L’UE maintient son plafond pétrolier actuel
L’agence a précisé que le bloc européen avait adopté l’an dernier un mécanisme dynamique permettant de fixer automatiquement le plafond des prix tous les six mois à un niveau inférieur de 15 % au prix moyen du marché du brut russe Oural.
Le plafond actuel est fixé à 44,10 dollars le baril et doit être révisé plus tard cet été. En vertu de ce plafond, les entreprises européennes ne sont pas autorisées à fournir des services tels que l’assurance ou le transport pour le pétrole vendu au‑dessus de ce prix.
Options envisagées
Avec la hausse des prix du pétrole due aux répercussions de la fermeture du détroit d’Ormuz, des experts estiment que la prochaine révision, prévue en juillet, pourrait relever le plafond à au moins 65 dollars, dépassant ainsi le seuil de 60 dollars fixé auparavant par le G7.
Le gel maintiendrait le plafond actuel, tandis que les États membres étudient d’autres options, notamment la suspension des augmentations dynamiques et automatiques jusqu’à la fin de l’année en raison des circonstances exceptionnelles au Moyen‑Orient, ou encore la fixation d’un plafond à 60 dollars, conformément au niveau défini par le G7.
Parmi les autres mesures examinées dans le cadre du nouveau paquet de sanctions européennes contre la Russie figurent des restrictions visant davantage de banques, de négociants en pétrole, de raffineries et d’opérateurs d’actifs numériques dans d’autres pays utilisés par Moscou pour contourner les sanctions du bloc.

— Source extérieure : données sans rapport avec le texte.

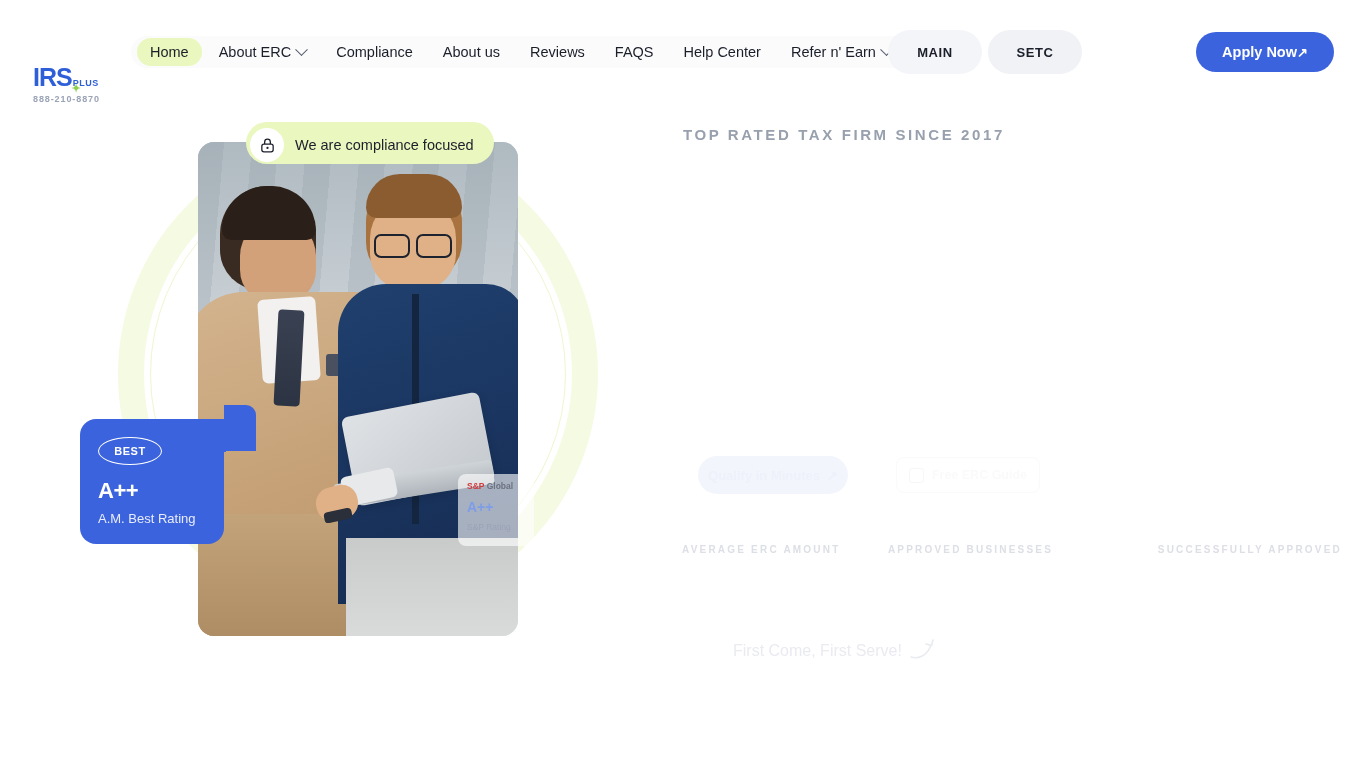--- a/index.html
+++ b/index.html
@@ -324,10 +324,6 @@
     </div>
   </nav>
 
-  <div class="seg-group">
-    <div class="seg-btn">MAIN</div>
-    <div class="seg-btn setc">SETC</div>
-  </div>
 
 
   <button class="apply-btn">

Sanctions élargies contre les navires russes
Des sanctions devraient également être imposées à une vingtaine de pétroliers supplémentaires appartenant à la « flotte fantôme » sur laquelle la Russie s’appuie pour transporter son pétrole. Ces sanctions pourraient ensuite être étendues aux navires transportant du gaz naturel liquéfié, ce qui limiterait la capacité du Kremlin à constituer une flotte fantôme pour le GNL.
L’Union européenne a déjà sanctionné des centaines de navires et prévoit également de viser ceux qui fournissent des services aux pétroliers. Toutefois, il est peu probable que les nouvelles sanctions incluent une interdiction totale des services maritimes, certains États membres s’y opposant en raison de l’instabilité au Moyen‑Orient et exigeant que toute mesure de ce type bénéficie du soutien du G7.